* ABOUT THIS EXERCISE
Once you reach the line with "capítulo de costos que" below, copy each line exactly, stopping after the line with "ชุมชนออนไลน์", and skip any pictures.

======== ENTRIES SHOWN ========

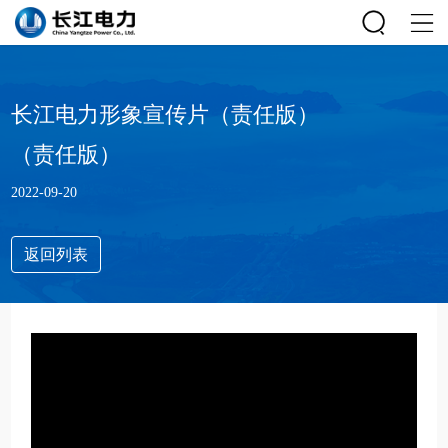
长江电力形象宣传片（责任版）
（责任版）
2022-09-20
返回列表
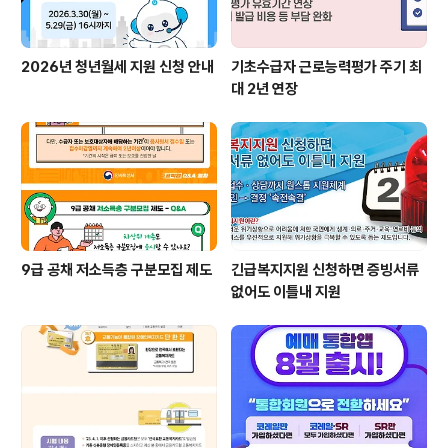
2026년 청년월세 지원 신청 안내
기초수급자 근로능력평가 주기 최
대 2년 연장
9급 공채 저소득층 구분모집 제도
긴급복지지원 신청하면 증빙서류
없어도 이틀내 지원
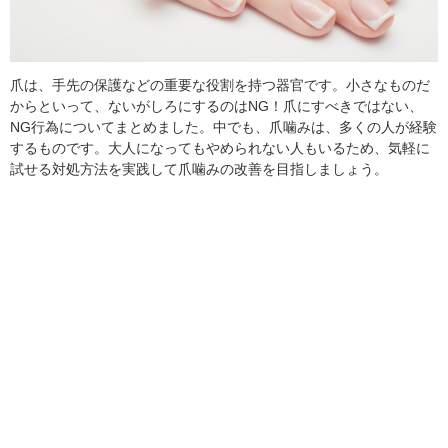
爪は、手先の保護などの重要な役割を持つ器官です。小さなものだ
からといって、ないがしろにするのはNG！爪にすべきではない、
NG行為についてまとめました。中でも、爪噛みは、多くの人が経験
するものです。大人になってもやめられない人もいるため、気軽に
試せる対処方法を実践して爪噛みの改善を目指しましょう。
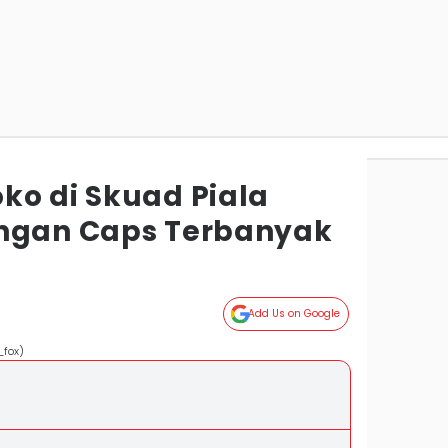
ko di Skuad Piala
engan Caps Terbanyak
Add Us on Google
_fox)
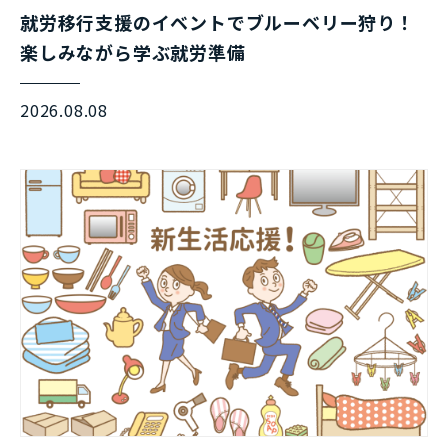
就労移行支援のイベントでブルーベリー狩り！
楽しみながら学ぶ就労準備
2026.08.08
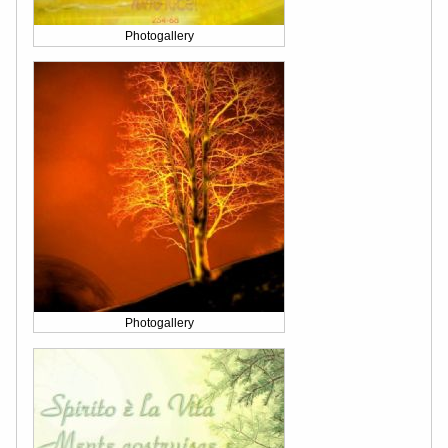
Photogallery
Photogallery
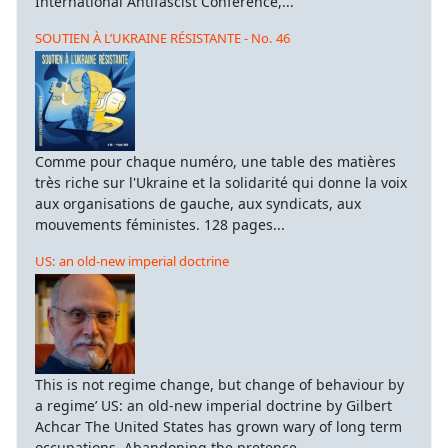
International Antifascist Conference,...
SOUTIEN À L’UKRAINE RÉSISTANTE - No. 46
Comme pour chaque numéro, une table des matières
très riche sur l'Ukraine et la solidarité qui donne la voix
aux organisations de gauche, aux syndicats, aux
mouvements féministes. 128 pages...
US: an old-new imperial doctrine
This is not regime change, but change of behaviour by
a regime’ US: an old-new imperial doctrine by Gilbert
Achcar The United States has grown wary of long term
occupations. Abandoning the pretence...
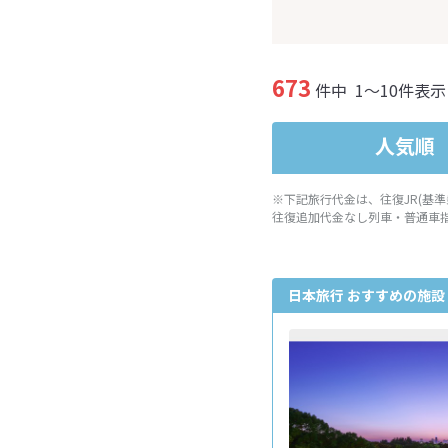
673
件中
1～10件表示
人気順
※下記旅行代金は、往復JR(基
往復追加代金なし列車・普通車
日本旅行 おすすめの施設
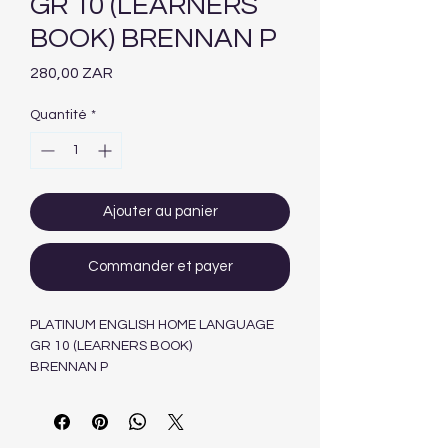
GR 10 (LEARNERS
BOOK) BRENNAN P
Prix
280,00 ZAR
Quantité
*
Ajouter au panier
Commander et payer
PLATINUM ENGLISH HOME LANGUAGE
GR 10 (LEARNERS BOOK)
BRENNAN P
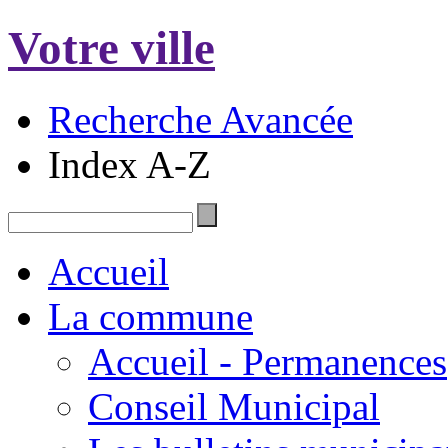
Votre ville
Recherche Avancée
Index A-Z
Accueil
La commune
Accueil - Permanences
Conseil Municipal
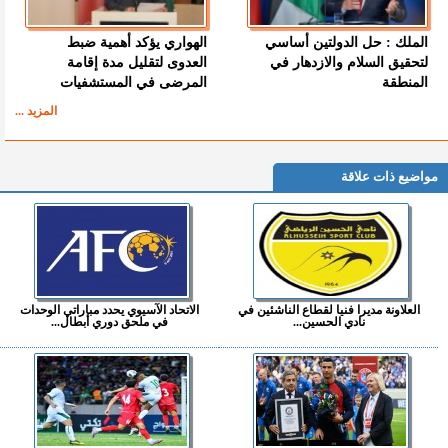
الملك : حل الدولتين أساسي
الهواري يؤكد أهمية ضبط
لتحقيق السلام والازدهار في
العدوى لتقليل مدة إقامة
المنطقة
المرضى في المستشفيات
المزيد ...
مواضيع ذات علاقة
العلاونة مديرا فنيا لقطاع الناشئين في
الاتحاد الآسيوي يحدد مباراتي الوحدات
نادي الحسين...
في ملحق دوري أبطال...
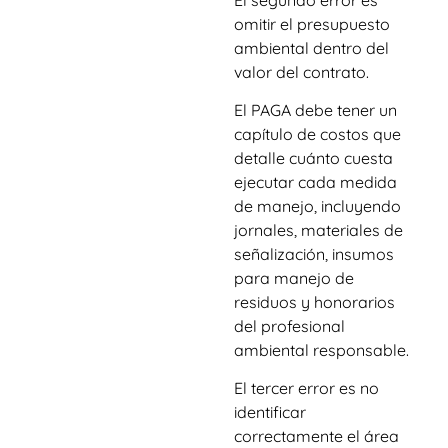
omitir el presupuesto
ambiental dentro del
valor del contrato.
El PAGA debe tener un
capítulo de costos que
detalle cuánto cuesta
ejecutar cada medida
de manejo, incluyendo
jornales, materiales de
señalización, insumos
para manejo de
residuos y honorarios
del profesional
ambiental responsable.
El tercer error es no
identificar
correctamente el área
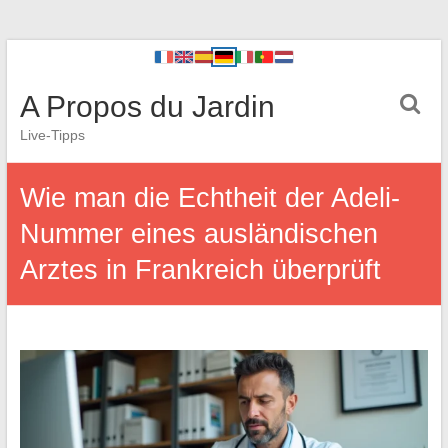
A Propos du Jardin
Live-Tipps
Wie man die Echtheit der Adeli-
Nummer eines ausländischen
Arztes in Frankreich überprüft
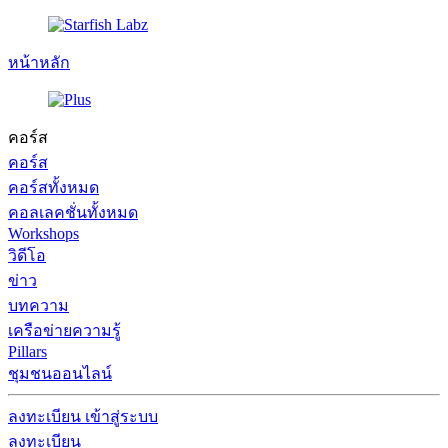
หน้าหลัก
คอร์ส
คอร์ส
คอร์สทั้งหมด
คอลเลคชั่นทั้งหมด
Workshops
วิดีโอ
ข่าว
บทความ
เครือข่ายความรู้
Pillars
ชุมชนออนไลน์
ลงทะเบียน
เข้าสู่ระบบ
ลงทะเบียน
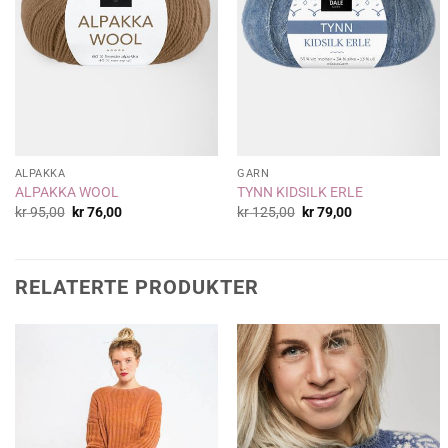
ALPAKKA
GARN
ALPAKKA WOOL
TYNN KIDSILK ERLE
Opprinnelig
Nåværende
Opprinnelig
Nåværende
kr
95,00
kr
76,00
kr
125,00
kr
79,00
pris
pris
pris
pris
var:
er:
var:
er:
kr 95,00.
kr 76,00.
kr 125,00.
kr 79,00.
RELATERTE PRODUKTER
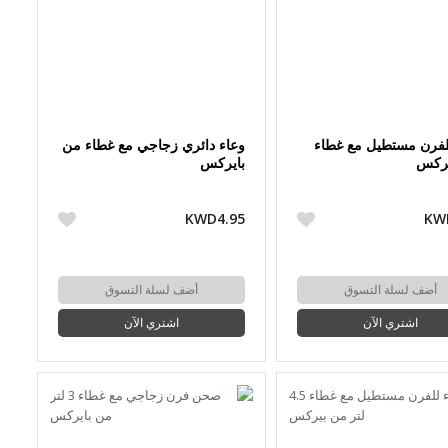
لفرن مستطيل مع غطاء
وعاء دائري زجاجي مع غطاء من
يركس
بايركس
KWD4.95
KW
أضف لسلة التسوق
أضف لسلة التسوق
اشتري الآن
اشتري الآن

========

* RESPONSE
capítulo de costos que
detalle cuánto cuesta
ejecutar cada medida
de manejo, incluyendo
jornales, materiales de
señalización, insumos
para manejo de
residuos y honorarios
del profesional
ambiental responsable.
El tercer error es no
identificar
correctamente el área
A Propos du Jardin
Live-Tipps
Wie man die Echtheit der Adeli-
Nummer eines ausländischen
Arztes in Frankreich überprüft
หน้าหลัก
คอร์ส
คอร์ส
คอร์สทั้งหมด
คอลเลคชั่นทั้งหมด
Workshops
วิดีโอ
ข่าว
บทความ
เครือข่ายความรู้
Pillars
ชุมชนออนไลน์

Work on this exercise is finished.